## Input
□ □ □ □ □
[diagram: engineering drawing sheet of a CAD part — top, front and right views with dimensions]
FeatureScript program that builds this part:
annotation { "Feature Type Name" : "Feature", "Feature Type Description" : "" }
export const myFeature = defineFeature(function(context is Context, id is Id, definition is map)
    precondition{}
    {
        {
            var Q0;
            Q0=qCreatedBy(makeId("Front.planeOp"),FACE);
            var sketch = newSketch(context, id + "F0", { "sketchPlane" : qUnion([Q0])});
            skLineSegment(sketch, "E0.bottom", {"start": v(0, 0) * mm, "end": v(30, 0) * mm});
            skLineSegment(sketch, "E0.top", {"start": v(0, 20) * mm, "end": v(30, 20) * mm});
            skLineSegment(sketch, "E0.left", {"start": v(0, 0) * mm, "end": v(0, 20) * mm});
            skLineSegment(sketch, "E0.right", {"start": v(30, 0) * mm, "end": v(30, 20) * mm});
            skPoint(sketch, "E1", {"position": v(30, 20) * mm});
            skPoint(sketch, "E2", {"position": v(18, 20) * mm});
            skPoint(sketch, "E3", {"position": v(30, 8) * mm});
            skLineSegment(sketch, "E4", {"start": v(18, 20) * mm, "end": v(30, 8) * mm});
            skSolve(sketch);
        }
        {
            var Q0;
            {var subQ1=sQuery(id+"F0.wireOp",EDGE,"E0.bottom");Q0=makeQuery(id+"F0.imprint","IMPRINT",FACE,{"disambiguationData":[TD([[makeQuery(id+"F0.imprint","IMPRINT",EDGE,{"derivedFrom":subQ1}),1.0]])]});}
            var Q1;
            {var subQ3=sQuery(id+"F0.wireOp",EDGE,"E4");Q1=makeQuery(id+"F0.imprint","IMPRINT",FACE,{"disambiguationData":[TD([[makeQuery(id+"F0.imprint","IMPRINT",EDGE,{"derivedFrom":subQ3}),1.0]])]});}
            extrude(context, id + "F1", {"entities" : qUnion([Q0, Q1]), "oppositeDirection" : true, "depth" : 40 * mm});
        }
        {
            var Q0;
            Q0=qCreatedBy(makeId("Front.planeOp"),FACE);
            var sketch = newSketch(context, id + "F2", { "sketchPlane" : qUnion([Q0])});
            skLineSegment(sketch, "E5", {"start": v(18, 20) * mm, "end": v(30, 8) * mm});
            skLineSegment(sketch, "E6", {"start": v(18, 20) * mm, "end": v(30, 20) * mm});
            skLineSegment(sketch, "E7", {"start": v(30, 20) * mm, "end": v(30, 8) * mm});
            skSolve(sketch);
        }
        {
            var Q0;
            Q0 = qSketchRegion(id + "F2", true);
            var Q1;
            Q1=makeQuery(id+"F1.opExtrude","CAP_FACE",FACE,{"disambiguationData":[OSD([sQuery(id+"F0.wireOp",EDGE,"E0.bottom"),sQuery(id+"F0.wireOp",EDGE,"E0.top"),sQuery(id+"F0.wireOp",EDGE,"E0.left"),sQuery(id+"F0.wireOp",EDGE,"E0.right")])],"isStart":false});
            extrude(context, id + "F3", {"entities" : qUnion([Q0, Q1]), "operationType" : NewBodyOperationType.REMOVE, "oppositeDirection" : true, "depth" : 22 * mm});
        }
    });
□ □ □ □ □
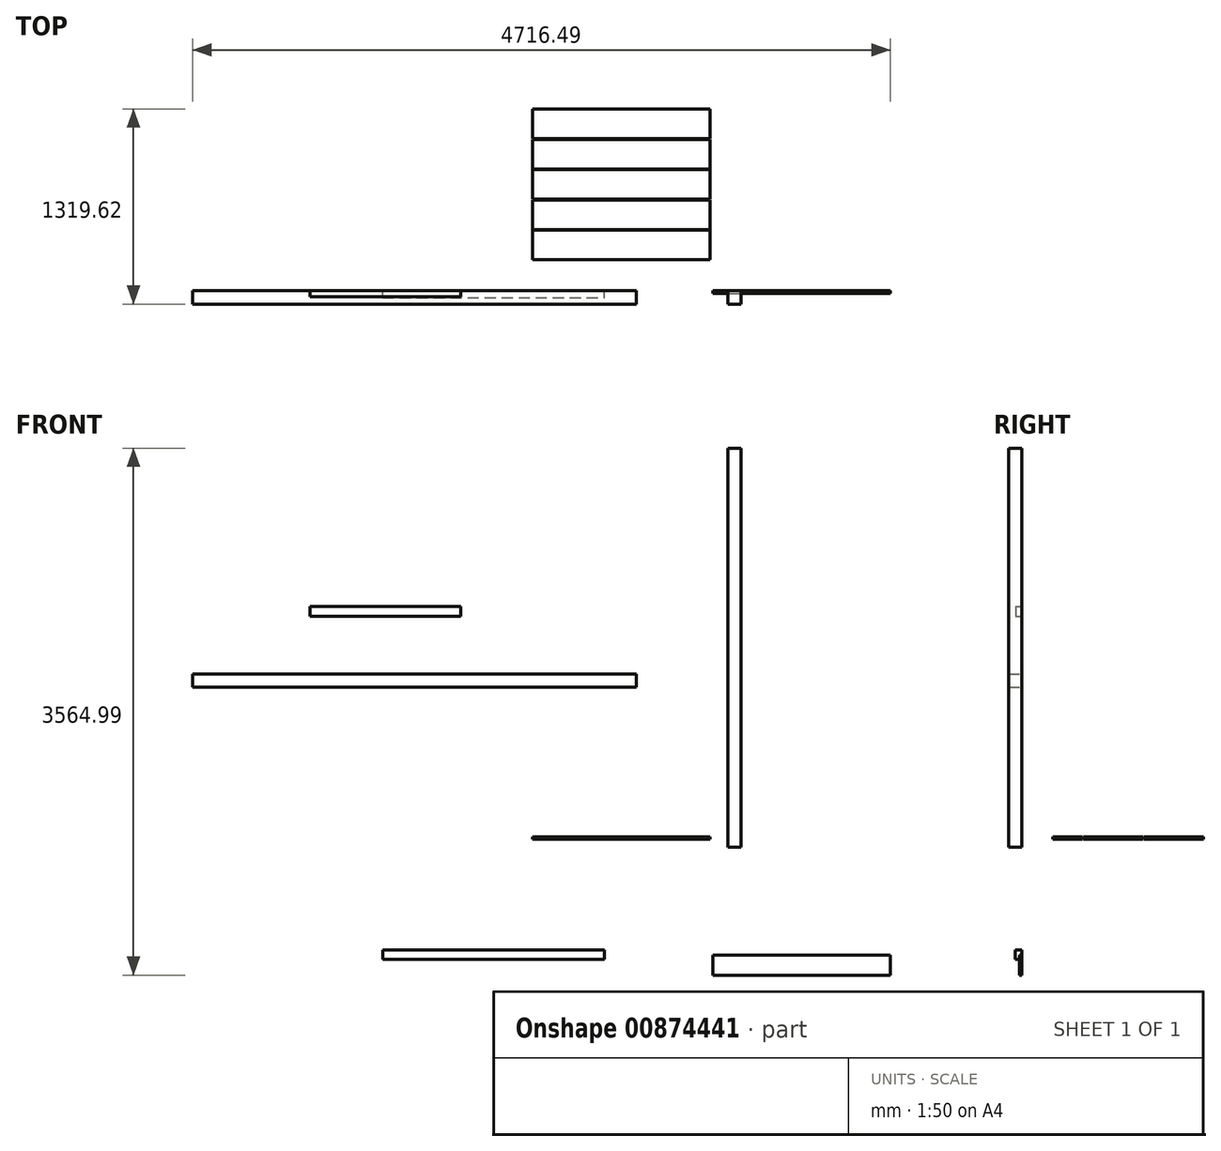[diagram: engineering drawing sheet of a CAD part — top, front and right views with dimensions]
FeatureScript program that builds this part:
□ □ □ □ □
## What is being asked
Please list every line of the rows above that contains the string "context", treating uppercase and lowercase as different.

## Task output
export const myFeature = defineFeature(function(context is Context, id is Id, definition is map)
            var sketch = newSketch(context, id + "F0", { "sketchPlane" : qUnion([Q0])});
            extrude(context, id + "F1", {"entities" : qUnion([Q0, Q1]), "oppositeDirection" : true, "depth" : 40 * mm});
            var sketch = newSketch(context, id + "F2", { "sketchPlane" : qUnion([Q0])});
            extrude(context, id + "F3", {"entities" : qUnion([Q0, Q1]), "operationType" : NewBodyOperationType.REMOVE, "oppositeDirection" : true, "depth" : 22 * mm});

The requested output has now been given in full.